For a better world for trans kids, we need hormones to be readily available to trans people of all ages; facial feminisation surgery to be available on the NHS; drastically improved provision of lower surgery for trans masculine people; GPs who can read a hormone levels blood test result. We need a world in which we move beyond such a limited understanding of gender, a world in which we stop confining everyone to one of two narrow and stifling boxes.
The ongoing media circus around puberty blockers reminds me of the one that resulted from government proposals to reform the Gender Recognition Act (GRA) in 2017. Then, legal gender recognition became a defining issue of British trans rights – even though, as with the small number of trans kids who’ve accessed puberty blockers, very few trans people had actually used the GRA to change their legal gender.
Legal gender recognition and access to puberty blockers are neither what make us trans nor the only tools we need to live long, happy lives. Trans people do not spring into existence when our genders are recognised by the state, any more than puberty blockers create trans kids.
I asked Blue, 17, one of the young activists who slept outside Streeting’s office this week, what would improve trans kids’ quality of life. “A world where putting a gender marker next to name and date of birth is remembered as a bizarre obsession we’ve thankfully moved on from,” she said. “Hormones and puberty blockers can be stocked next to birth control in pharmacies and we never have to ask for permission because there is nothing to change. The formerly trans are able to have autonomy over our bodies, and the formerly cis are free to make their bodies their own, rather than measuring themselves by deviations from the all too stale concepts of ‘man’ and ‘woman’.”
“The only thing it takes is acceptance by wider society and a shift away from this whole culture war nonsense,” Blue added. “We are people too, with our own hopes and dreams. To be constantly trampled on by the government is quite dehumanising.”
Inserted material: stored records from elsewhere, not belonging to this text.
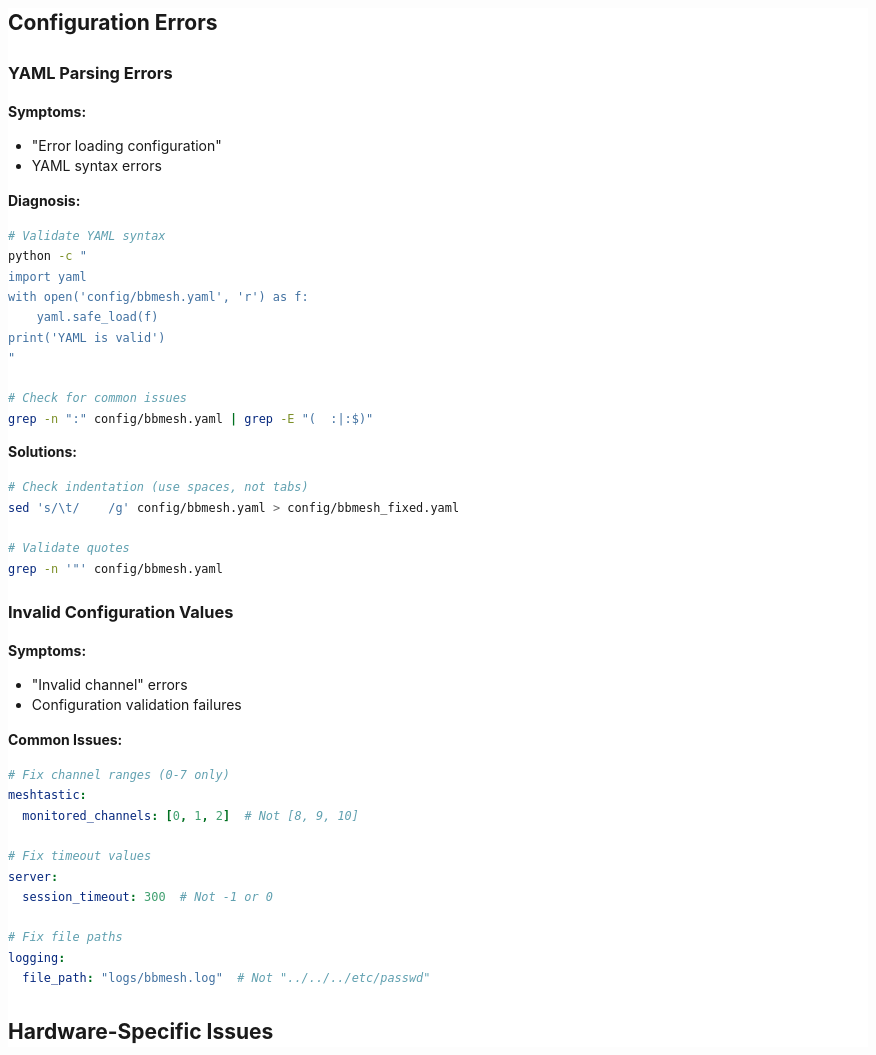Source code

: ## Configuration Errors

### YAML Parsing Errors

**Symptoms:**
- "Error loading configuration"
- YAML syntax errors

**Diagnosis:**
```bash
# Validate YAML syntax
python -c "
import yaml
with open('config/bbmesh.yaml', 'r') as f:
    yaml.safe_load(f)
print('YAML is valid')
"

# Check for common issues
grep -n ":" config/bbmesh.yaml | grep -E "(  :|:$)"
```

**Solutions:**
```bash
# Check indentation (use spaces, not tabs)
sed 's/\t/    /g' config/bbmesh.yaml > config/bbmesh_fixed.yaml

# Validate quotes
grep -n '"' config/bbmesh.yaml
```

### Invalid Configuration Values

**Symptoms:**
- "Invalid channel" errors
- Configuration validation failures

**Common Issues:**
```yaml
# Fix channel ranges (0-7 only)
meshtastic:
  monitored_channels: [0, 1, 2]  # Not [8, 9, 10]

# Fix timeout values
server:
  session_timeout: 300  # Not -1 or 0

# Fix file paths
logging:
  file_path: "logs/bbmesh.log"  # Not "../../../etc/passwd"
```

## Hardware-Specific Issues
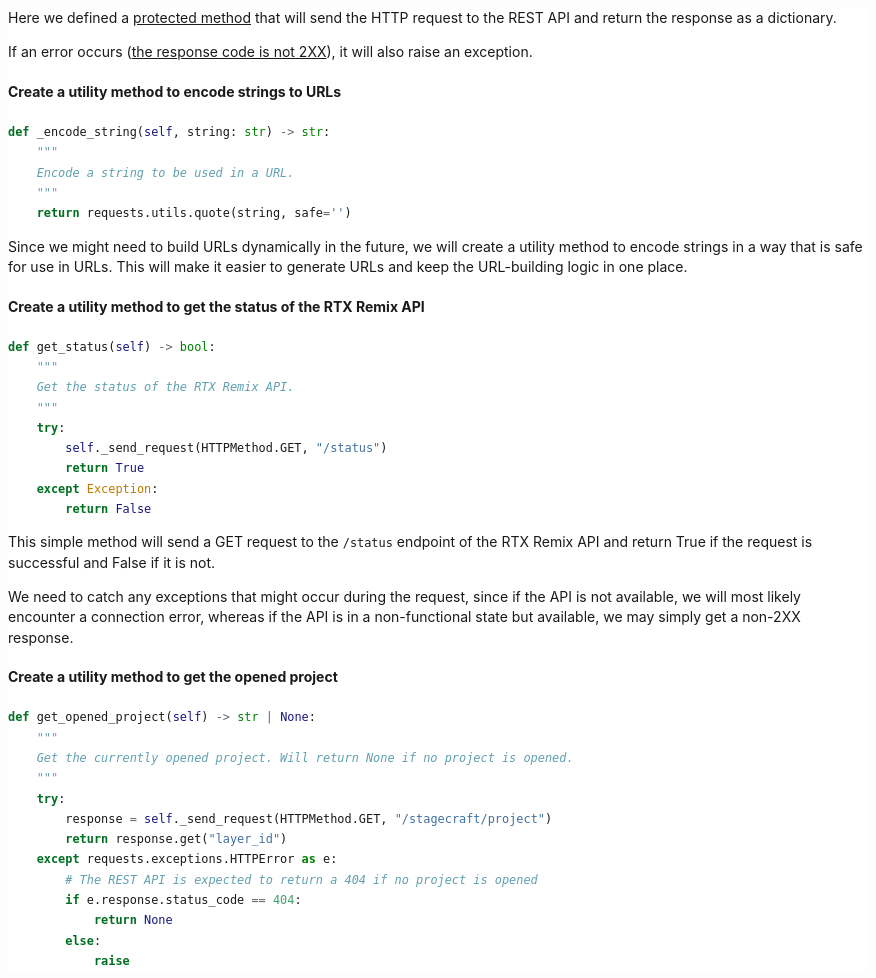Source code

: Here we defined
a [protected method](https://www.geeksforgeeks.org/access-modifiers-in-python-public-private-and-protected/)
that will send the HTTP request to the REST API and return the response as a dictionary.

If an error occurs ([the response code is not 2XX](https://restfulapi.net/http-status-codes/)), it will also raise an
exception.

#### Create a utility method to encode strings to URLs

```python
def _encode_string(self, string: str) -> str:
    """
    Encode a string to be used in a URL.
    """
    return requests.utils.quote(string, safe='')
```

Since we might need to build URLs dynamically in the future, we will create a utility method to encode strings in a way
that is safe for use in URLs. This will make it easier to generate URLs and keep the URL-building logic in one place.

#### Create a utility method to get the status of the RTX Remix API

```python
def get_status(self) -> bool:
    """
    Get the status of the RTX Remix API.
    """
    try:
        self._send_request(HTTPMethod.GET, "/status")
        return True
    except Exception:
        return False
```

This simple method will send a GET request to the `/status` endpoint of the RTX Remix API and return True if the
request is successful and False if it is not.

We need to catch any exceptions that might occur during the request, since if the API is not available, we will most
likely encounter a connection error, whereas if the API is in a non-functional state but available, we may simply get a
non-2XX response.

#### Create a utility method to get the opened project

```python
def get_opened_project(self) -> str | None:
    """
    Get the currently opened project. Will return None if no project is opened.
    """
    try:
        response = self._send_request(HTTPMethod.GET, "/stagecraft/project")
        return response.get("layer_id")
    except requests.exceptions.HTTPError as e:
        # The REST API is expected to return a 404 if no project is opened
        if e.response.status_code == 404:
            return None
        else:
            raise
```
Trans kids need respect and support from their families, teachers, peers and politicians; equal and timely access to healthcare, including puberty blockers and cross-sex hormones; to grow up without being confined by gender; and to be listened to on issues that affect them. They need the government to stop using them to distract from political failures to tackle the climate crisis, genocide, ballooning corporate profits and child poverty.
Ultimately, children should be free to be themselves no matter whether they go through a puberty that is driven by hormones their own bodies make, or through a puberty driven by hormones they take. A better world for trans kids looks like a 15-year-old girl being able to get hormones without needing the approval of her parents or a psychiatrist, whether she wants them for contraception or for gender transition.
But puberty blockers alone are not a silver bullet that can make the UK a safer and easier place for trans kids to grow up in. For trans kids to be free to be themselves, we need a better world. Until then, as the state continues to attempt to squash trans kids out of existence, in the words of Trans Kids Deserve Better: “We will live out of spite.”